» **WHAT YOU WILL DO**: An exact transcription of all the records below is required, without any images.

════════

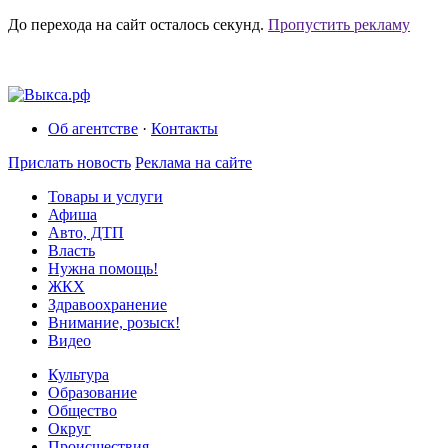
До перехода на сайт осталось
секунд.
Пропустить рекламу
Об агентстве
·
Контакты
Прислать новость
Реклама на сайте
Товары и услуги
Афиша
Авто, ДТП
Власть
Нужна помощь!
ЖКХ
Здравоохранение
Внимание, розыск!
Видео
Культура
Образование
Общество
Округ
Происшествия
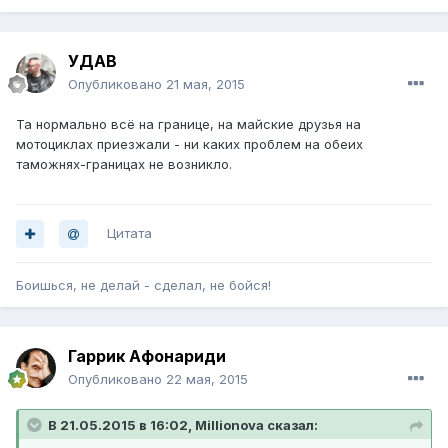
УДАВ
Опубликовано
21 мая, 2015
Та нормально всё на границе, на майские друзья на
мотоциклах приезжали - ни каких проблем на обеих
таможнях-границах не возникло.
Цитата
Боишься, не делай - сделал, не бойся!
Гаррик Афонариди
Опубликовано
22 мая, 2015
В 21.05.2015 в 16:02, Millionova сказал:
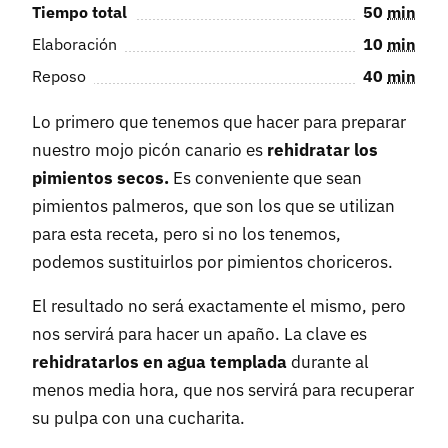
Tiempo total
50
min
Elaboración
10
min
Reposo
40
min
Lo primero que tenemos que hacer para preparar
nuestro mojo picón canario es
rehidratar los
pimientos secos.
Es conveniente que sean
pimientos palmeros, que son los que se utilizan
para esta receta, pero si no los tenemos,
podemos sustituirlos por pimientos choriceros.
El resultado no será exactamente el mismo, pero
nos servirá para hacer un apaño. La clave es
rehidratarlos en agua templada
durante al
menos media hora, que nos servirá para recuperar
su pulpa con una cucharita.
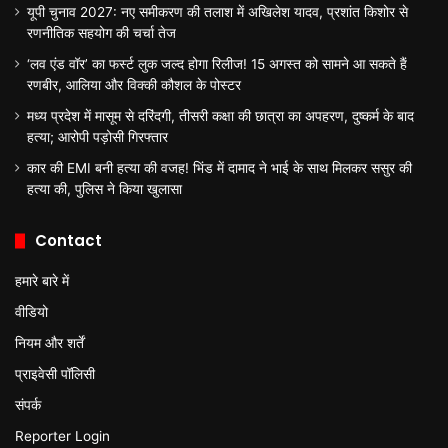
यूपी चुनाव 2027: नए समीकरण की तलाश में अखिलेश यादव, प्रशांत किशोर से
रणनीतिक सहयोग की चर्चा तेज
‘लव एंड वॉर’ का फर्स्ट लुक जल्द होगा रिलीज! 15 अगस्त को सामने आ सकते हैं
रणबीर, आलिया और विक्की कौशल के पोस्टर
मध्य प्रदेश में मासूम से दरिंदगी, तीसरी कक्षा की छात्रा का अपहरण, दुष्कर्म के बाद
हत्या; आरोपी पड़ोसी गिरफ्तार
कार की EMI बनी हत्या की वजह! भिंड में दामाद ने भाई के साथ मिलकर ससुर की
हत्या की, पुलिस ने किया खुलासा
Contact
हमारे बारे में
वीडियो
नियम और शर्तें
प्राइवेसी पॉलिसी
संपर्क
Reporter Login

════════

» **OUTPUT FOR THIS TASK**:
До перехода на сайт осталось
секунд.
Пропустить рекламу
Об агентстве
·
Контакты
Прислать новость
Реклама на сайте
Товары и услуги
Афиша
Авто, ДТП
Власть
Нужна помощь!
ЖКХ
Здравоохранение
Внимание, розыск!
Видео
Культура
Образование
Общество
Округ
Происшествия
УДАВ
Опубликовано
21 мая, 2015
Та нормально всё на границе, на майские друзья на
мотоциклах приезжали - ни каких проблем на обеих
таможнях-границах не возникло.
Цитата
Боишься, не делай - сделал, не бойся!
Гаррик Афонариди
Опубликовано
22 мая, 2015
В 21.05.2015 в 16:02, Millionova сказал:
Tiempo total
50
min
Elaboración
10
min
Reposo
40
min
Lo primero que tenemos que hacer para preparar
nuestro mojo picón canario es
rehidratar los
pimientos secos.
Es conveniente que sean
pimientos palmeros, que son los que se utilizan
para esta receta, pero si no los tenemos,
podemos sustituirlos por pimientos choriceros.
El resultado no será exactamente el mismo, pero
nos servirá para hacer un apaño. La clave es
rehidratarlos en agua templada
durante al
menos media hora, que nos servirá para recuperar
su pulpa con una cucharita.
यूपी चुनाव 2027: नए समीकरण की तलाश में अखिलेश यादव, प्रशांत किशोर से
रणनीतिक सहयोग की चर्चा तेज
‘लव एंड वॉर’ का फर्स्ट लुक जल्द होगा रिलीज! 15 अगस्त को सामने आ सकते हैं
रणबीर, आलिया और विक्की कौशल के पोस्टर
मध्य प्रदेश में मासूम से दरिंदगी, तीसरी कक्षा की छात्रा का अपहरण, दुष्कर्म के बाद
हत्या; आरोपी पड़ोसी गिरफ्तार
कार की EMI बनी हत्या की वजह! भिंड में दामाद ने भाई के साथ मिलकर ससुर की
हत्या की, पुलिस ने किया खुलासा
Contact
हमारे बारे में
वीडियो
नियम और शर्तें
प्राइवेसी पॉलिसी
संपर्क
Reporter Login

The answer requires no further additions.